Yet, there are signs that the market may shift back toward buyers. For example, the latest realtor.com data shows that homes are sitting on the market an average of seven days longer than a year ago. And nearly one in five home sellers dropped their asking prices last month.
Opportunities for buyers willing to downsize
"While home buyers are getting hit by the increase in rates, there is hope as many home prices have started to cool — allowing buyers to have more negotiating power over sellers," says realtor and author Jason Gelios. "Last year it was practically impossible for homebuyers to get sellers to offer things like seller credits. These days it’s becoming more common."
"Serious buyers are still stepping up to the plate," says Massachusetts realtor AJ Pappas, even though they have to adjust expectations and compromise on location and amenities. "Agents are still asking for appraisal gap waivers and financing contingency waivers as if it were 2021, but they are not getting it. I feel like the market has gone more neutral and the rates have made it impossible for some buyers to buy but not all."

• [Given information]:

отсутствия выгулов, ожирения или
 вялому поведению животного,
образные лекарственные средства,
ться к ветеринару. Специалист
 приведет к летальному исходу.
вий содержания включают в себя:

---

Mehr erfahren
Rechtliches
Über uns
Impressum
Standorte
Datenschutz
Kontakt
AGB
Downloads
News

* * *

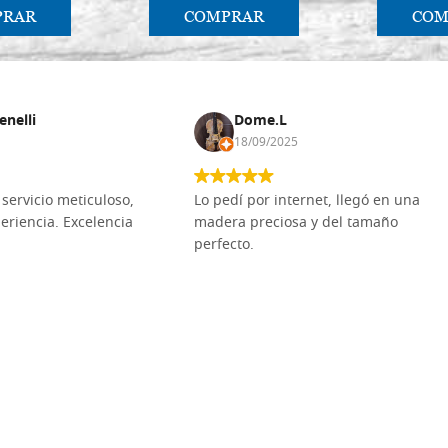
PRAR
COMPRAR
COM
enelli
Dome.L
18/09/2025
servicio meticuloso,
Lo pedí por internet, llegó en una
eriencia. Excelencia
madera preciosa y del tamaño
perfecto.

• [Work order]:
How would you sum up the housing market excerpt in two sentences? Rely only on the text, not the listing.

• [Reply to the exercise]:
Homes are sitting on the market an average of seven days longer than a year ago, and nearly one in five sellers cut their asking prices last month, signs that the market may shift back toward buyers. Realtors say cooling prices give buyers more negotiating power, making seller credits more common, while agents no longer get the appraisal gap and financing contingency waivers they still ask for, and higher rates have made it impossible for some buyers, though not all, to buy.